WHAT IS REQUIRED: Look for the word "disclose" in the records, and copy each line where it appears.

-------- SUPPLIED MATERIAL --------

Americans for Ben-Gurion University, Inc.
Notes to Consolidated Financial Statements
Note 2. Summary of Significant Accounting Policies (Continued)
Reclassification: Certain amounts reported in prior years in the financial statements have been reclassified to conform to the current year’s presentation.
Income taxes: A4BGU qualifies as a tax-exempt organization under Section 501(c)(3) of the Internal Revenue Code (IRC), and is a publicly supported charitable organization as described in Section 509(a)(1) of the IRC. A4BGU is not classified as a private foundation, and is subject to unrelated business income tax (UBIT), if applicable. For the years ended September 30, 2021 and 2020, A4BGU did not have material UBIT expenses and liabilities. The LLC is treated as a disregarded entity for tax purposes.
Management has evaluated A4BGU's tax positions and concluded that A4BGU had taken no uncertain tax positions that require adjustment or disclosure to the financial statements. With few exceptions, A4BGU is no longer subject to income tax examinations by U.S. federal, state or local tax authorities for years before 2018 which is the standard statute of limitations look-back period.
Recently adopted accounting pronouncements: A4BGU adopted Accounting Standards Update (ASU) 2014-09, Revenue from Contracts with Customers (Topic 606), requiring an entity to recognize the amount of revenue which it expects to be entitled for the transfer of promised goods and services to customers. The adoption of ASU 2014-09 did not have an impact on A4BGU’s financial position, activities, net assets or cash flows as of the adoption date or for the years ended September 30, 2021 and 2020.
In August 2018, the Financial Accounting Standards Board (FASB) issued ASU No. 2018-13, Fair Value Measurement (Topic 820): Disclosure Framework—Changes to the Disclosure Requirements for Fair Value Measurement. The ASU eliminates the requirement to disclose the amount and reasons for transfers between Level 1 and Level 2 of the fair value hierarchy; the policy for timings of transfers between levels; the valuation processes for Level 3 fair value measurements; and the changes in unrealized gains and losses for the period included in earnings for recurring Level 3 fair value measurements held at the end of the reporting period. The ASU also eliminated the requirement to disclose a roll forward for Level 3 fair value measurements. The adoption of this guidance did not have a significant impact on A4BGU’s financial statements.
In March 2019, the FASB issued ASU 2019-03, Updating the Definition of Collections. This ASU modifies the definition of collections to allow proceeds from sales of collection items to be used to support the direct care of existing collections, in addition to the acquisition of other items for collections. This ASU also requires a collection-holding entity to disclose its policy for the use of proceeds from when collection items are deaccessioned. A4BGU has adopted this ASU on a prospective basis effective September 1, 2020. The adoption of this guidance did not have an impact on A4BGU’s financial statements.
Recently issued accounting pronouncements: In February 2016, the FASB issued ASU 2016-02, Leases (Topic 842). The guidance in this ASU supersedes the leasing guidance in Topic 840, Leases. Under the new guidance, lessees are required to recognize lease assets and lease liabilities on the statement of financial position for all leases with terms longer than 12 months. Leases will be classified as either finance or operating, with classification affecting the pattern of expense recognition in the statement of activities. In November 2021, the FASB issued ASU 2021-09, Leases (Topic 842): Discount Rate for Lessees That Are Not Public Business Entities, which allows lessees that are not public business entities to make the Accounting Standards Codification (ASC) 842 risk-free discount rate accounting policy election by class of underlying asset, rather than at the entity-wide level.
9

--------

SOLUTION TO THE PROBLEM:
In August 2018, the Financial Accounting Standards Board (FASB) issued ASU No. 2018-13, Fair Value Measurement (Topic 820): Disclosure Framework—Changes to the Disclosure Requirements for Fair Value Measurement. The ASU eliminates the requirement to disclose the amount and reasons for transfers between Level 1 and Level 2 of the fair value hierarchy; the policy for timings of transfers between levels; the valuation processes for Level 3 fair value measurements; and the changes in unrealized gains and losses for the period included in earnings for recurring Level 3 fair value measurements held at the end of the reporting period. The ASU also eliminated the requirement to disclose a roll forward for Level 3 fair value measurements. The adoption of this guidance did not have a significant impact on A4BGU’s financial statements.
In March 2019, the FASB issued ASU 2019-03, Updating the Definition of Collections. This ASU modifies the definition of collections to allow proceeds from sales of collection items to be used to support the direct care of existing collections, in addition to the acquisition of other items for collections. This ASU also requires a collection-holding entity to disclose its policy for the use of proceeds from when collection items are deaccessioned. A4BGU has adopted this ASU on a prospective basis effective September 1, 2020. The adoption of this guidance did not have an impact on A4BGU’s financial statements.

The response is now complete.